Demonstrating the results of this collapse by citing a variety of statistical evidence, including several BLS surveys, Osterman argues that many workers are suffering from these looser attachments between employees and their employers. While acknowledging that changes in the workplace have benefited some workers, he rejects the notion that the changes have resulted in a "win-win" proposition for employees and firms. In general, he feels that new intermediaries must be created to replace the collapsed web of obligations shared between firms and their workers.
Having defined deteriorating labor market conditions for workers, he then devoted the rest of the book to discussing needed changes in labor policy. These new policies would be designed to build what he describes as "stronger labor market institutions." Osterman admits that past institutions such as Federal job training and the U.S. Employment Service have had a mixed record of results, yet he continues to have faith that institutional reform is the cornerstone to redressing shortcomings in the present labor market.
The new intermediaries would support a more mobile workforce and redress the balance of power between firms and their employees. Both government and non-government bodies may potentially house these new intermediaries. For example, he envisions a new type of worker association. The hybrid associations would more closely resemble current professional associations than current labor unions but would include representing workers with employers, and would include a broad range of professional and craft employees.
Osterman’s faith in institutions is impressive, but it is unclear whether the majority of American workers share this belief. Declining union membership and general sentiment against "big government" begs the question whether workers see government and labor institutions as the solution to their problems.

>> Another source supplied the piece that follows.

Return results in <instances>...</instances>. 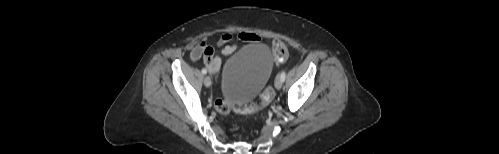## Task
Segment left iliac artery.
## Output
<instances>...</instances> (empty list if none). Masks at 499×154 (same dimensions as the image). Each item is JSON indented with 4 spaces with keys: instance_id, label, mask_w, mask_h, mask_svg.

Osterman himself admits that the current political climate precludes the opportunity for direct action at the national level, and it is doubtful if the constituency exists to form new labor policies. Thus, his call to action may go unheeded for the present.
In fact, only one institution, the courts, seems to be the present solution of choice for workers’ grievances against their employers. The loosening of ties between workers and their employers outlined in the book may have inadvertently given workers a greater propensity to seek redress through the administrative law and court system, rather than depend on changes in national policies. Ironically, in the end, business itself may turn to the political system for institutional relief, much as they did when the workers’ compensation system was instituted to offset numerous legal actions from individual employees. In this context, the book may serve as a better guide to future corporate action than for the workers it seeks to serve.